"I’m told I am a nature writer," Paul J Willis says. "but what else is there to write about, really?" He's also told that he's "spiritual," but, he asks, "Aren’t we all?" He likes to consider "John Muir and John the Apostle" as "friends of mine—or warm acquaintances, anyway." A native of the Oregon Cascades, Paul holds a graduate degree in English from Washington State University and serves as a professor of British Renaissance Literature and Creative Writing at Westmont College in Santa Barbara, California. He now has three full-length poetry collections to his name (Visiting Home, Rosing from the Dead, and Say This Prayer into the Past), but I was first introduced to his poetry when I published "Pear Lake Ski Hut" in Ancient Paths and when I received a chapbook called The Deep and Secret Color of Ice for review.
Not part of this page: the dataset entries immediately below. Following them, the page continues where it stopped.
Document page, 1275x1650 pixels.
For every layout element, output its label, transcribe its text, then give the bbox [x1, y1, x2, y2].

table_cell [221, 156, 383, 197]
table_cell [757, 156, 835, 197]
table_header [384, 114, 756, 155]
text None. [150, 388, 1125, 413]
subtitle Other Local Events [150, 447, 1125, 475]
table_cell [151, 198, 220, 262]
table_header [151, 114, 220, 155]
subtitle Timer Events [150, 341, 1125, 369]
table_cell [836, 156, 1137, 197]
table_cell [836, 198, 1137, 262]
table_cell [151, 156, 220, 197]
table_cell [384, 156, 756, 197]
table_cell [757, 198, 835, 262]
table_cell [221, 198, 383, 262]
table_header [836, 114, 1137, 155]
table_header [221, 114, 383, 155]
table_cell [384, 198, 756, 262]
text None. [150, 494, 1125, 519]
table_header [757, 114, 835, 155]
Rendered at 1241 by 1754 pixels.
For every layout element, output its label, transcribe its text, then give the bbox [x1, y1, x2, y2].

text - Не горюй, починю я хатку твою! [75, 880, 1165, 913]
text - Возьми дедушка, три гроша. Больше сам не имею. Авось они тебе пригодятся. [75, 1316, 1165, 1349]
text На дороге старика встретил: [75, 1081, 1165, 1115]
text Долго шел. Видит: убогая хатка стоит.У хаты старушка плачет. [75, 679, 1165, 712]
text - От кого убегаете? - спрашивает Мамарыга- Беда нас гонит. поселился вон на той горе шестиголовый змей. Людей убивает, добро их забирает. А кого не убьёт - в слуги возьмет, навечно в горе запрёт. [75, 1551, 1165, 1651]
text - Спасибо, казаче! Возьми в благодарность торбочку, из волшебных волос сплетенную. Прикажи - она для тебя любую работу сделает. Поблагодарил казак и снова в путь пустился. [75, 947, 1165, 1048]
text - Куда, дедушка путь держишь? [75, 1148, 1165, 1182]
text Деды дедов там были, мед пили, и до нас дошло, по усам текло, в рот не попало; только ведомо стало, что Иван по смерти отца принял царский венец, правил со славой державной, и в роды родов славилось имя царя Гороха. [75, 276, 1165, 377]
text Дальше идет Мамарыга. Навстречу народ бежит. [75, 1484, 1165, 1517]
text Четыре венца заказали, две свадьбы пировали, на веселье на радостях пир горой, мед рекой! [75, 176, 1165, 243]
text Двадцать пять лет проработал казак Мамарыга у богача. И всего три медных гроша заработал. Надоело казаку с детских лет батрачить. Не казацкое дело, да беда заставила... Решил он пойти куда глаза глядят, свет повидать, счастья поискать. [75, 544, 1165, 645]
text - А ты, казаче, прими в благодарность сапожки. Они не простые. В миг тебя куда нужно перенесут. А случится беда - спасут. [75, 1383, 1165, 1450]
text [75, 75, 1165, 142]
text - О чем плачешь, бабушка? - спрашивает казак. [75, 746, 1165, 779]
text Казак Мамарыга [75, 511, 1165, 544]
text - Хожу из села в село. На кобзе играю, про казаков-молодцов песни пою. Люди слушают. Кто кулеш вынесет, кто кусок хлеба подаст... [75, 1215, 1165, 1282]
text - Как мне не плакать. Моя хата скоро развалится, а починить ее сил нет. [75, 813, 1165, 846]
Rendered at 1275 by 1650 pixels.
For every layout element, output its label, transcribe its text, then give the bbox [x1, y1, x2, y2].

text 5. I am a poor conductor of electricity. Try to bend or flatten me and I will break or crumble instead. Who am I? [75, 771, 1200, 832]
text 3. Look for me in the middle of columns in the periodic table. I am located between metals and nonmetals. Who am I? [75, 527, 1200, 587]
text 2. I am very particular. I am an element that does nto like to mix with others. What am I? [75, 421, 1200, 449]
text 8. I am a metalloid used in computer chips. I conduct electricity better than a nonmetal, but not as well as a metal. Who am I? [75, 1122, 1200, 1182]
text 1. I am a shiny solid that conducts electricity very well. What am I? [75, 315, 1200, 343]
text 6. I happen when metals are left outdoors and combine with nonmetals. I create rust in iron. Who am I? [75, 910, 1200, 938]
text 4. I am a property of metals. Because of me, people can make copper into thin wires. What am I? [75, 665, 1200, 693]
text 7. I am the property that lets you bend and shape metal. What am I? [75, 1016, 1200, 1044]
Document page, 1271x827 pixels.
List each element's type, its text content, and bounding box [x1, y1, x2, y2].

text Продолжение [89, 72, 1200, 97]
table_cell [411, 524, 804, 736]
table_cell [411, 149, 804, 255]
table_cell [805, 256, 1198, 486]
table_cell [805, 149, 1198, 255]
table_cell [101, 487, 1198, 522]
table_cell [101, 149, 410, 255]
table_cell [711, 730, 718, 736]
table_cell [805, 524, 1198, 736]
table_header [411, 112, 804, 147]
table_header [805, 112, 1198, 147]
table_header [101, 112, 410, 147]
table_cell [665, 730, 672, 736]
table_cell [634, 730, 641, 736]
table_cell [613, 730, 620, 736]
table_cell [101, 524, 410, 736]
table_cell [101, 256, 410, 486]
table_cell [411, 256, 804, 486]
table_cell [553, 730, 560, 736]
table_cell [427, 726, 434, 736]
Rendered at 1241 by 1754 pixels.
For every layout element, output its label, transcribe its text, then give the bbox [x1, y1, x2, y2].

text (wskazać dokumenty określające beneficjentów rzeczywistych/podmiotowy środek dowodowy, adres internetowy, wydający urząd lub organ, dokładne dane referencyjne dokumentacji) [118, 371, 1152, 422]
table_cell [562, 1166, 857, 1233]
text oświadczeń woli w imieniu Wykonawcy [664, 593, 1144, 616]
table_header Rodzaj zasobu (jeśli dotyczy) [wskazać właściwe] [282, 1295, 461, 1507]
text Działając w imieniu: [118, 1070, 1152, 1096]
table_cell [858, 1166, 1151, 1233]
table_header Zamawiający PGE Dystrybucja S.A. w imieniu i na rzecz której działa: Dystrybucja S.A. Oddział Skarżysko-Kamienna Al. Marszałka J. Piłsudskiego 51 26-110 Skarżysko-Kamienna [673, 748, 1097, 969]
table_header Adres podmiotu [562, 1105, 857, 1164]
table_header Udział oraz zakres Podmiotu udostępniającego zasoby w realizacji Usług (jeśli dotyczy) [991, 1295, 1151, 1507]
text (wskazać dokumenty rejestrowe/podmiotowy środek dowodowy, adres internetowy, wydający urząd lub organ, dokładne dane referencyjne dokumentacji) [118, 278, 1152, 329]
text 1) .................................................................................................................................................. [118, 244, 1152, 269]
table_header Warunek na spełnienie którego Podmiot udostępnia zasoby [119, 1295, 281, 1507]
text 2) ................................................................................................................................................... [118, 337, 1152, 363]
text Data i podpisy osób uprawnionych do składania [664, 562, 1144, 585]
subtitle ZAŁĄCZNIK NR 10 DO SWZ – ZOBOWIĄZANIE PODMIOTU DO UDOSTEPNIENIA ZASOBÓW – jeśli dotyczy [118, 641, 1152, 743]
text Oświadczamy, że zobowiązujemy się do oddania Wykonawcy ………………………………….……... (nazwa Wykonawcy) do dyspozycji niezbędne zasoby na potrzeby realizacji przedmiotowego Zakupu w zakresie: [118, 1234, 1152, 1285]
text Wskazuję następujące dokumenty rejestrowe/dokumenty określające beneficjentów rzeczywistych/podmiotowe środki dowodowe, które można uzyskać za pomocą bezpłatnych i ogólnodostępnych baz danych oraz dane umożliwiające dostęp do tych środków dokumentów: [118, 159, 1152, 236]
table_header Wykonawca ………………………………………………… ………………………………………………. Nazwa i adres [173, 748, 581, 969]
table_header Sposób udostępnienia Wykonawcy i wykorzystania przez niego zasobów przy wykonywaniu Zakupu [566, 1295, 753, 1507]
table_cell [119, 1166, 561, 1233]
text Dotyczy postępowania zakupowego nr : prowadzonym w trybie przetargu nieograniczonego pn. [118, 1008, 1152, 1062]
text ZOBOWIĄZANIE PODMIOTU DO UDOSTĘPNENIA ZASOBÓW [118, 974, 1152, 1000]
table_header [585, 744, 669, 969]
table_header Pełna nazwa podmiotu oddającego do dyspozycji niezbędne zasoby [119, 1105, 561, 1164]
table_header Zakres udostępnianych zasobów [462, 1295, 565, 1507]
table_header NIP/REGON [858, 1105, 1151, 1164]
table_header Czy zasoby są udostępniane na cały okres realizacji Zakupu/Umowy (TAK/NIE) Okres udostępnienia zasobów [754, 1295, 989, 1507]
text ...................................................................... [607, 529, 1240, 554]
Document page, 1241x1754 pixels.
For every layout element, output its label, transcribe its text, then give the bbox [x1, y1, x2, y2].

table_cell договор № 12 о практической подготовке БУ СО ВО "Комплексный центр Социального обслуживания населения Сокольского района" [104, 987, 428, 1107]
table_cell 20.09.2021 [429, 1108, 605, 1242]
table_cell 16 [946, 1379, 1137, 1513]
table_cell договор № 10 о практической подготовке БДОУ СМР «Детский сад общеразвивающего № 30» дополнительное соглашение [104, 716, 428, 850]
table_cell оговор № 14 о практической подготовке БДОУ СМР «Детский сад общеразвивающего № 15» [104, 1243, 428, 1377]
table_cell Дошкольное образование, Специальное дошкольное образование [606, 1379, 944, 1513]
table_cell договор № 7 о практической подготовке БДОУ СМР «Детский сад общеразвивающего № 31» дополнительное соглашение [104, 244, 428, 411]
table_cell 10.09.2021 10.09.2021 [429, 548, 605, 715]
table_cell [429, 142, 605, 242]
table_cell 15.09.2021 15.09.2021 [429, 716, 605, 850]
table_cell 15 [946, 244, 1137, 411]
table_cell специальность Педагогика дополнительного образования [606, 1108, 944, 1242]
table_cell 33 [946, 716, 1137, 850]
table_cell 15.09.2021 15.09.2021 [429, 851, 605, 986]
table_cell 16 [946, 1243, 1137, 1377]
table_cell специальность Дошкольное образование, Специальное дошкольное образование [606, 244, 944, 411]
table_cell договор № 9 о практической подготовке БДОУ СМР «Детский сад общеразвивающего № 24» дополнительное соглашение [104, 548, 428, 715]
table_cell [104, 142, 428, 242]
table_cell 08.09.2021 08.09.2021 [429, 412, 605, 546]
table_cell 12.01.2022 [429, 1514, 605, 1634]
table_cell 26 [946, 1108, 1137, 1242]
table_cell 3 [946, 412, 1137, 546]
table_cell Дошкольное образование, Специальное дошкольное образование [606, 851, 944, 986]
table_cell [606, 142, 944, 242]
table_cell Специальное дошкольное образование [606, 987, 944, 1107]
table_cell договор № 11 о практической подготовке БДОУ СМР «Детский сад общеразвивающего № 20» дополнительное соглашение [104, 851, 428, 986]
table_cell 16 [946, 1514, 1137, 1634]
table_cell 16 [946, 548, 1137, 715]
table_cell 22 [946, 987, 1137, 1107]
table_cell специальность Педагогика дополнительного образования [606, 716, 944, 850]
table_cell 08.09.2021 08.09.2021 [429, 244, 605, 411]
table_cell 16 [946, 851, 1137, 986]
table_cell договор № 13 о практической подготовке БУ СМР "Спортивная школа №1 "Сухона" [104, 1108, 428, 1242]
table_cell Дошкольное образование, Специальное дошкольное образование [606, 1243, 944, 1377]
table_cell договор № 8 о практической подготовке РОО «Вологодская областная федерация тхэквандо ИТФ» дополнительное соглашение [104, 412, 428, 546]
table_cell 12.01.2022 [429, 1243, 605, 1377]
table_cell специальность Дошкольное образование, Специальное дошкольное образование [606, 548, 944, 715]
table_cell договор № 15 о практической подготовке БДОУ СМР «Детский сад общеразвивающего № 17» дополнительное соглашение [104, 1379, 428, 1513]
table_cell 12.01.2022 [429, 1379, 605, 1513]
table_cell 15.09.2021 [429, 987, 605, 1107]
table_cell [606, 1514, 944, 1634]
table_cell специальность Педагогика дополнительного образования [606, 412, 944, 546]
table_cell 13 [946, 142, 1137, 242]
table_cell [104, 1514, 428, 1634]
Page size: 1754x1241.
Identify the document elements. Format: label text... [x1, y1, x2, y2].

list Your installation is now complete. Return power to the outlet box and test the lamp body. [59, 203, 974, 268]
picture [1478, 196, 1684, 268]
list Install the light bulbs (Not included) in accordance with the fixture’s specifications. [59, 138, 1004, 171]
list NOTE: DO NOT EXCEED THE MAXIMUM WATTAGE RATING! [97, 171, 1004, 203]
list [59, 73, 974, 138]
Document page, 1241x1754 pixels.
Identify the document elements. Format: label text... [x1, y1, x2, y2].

The Deep and Secret Color of Ice (Small Poetry Press, © 2003, ISBN 10891298-20-8) is a tastefully designed chapbook complete with color cover. The title (which the poet draws from the last line of his “Sierra Juniper”) was arresting, leading me to look forward to reading the 24 poems within. The unrhymed poems are rhythmic and melodic. The imagery does not generally seem affected (as it unfortunately does in much modern poetry), nor is it used as a substitute for substance. My favorite poems in this collection are “Silliman Creek,” “Apocalypse,” and “The Leper.”
I had the privilege of publishing two of Paul's poems in Issue 11 (Fall 2013) of Ancient Paths: "Emeritus" and "Pear Lake Ski Hut." I'd like to share the second of these poems with you below:
Pear Lake Ski Hut
by Paul J. Willis
I had a vision one March day.
It happened where we lay
Asleep in the Sierra in a hut.
The door was shut,
But sunshine through the windows made a way.
It was new morning after storm;
The sky was not yet warm.
Six feet of snow lay sparkling under eaves,
Where nothing grieves;
A freshness and a farness found each form.
Outside the hut our ski tracks ran
A brief and curving span
Around a knoll and disappeared from sight—
A snowy height—
Then wandered back to where our trail began.
And though the door was closed, we stood
Upon the threshold good
And welcomed the bright morning on the knoll.
The gray birds stole
Among the needles of our little wood.
Behind us rose a matterhorn,
A slope to gently warn
The possibility of avalanche,
But tree nor branch
Gave clue nor sign of danger to be borne.
Far otherwise. For round the knoll
On quick skis came the soul
And body of a friend from out the grave.
God may us save
As she was saved that morning free and whole.
I saw her plucky smile, her eyes,
As if the grisly guise
Of death had melted like a glaze of ice.
What could suffice
More than her grace in coming in this wise?
But then behind her came another;
It was my older brother
In full possession of his hands and feet.
With joy we greet
Him too to make our few, both one and other.
Then came a friend who was estranged;
Now glad and wholly changed,
He skied up laughing to our fellowship,
Not in the grip
Of lust and lies in which he darkly ranged.
Then came another pair and more
Of old friends to our door,
All young and fresh, and free of tears and hurt—
Not our desert,
But what we had been granted, what in store.
And though this hut slept only ten,
There was still room again
For each who came; and there was room for all
In that great hall,
Those lovely living women and those men.
This was my vision. You can say
It was not so, or lay
Your wager on the odds it will not be.
But as for me
And for my stony hut, we wait that day.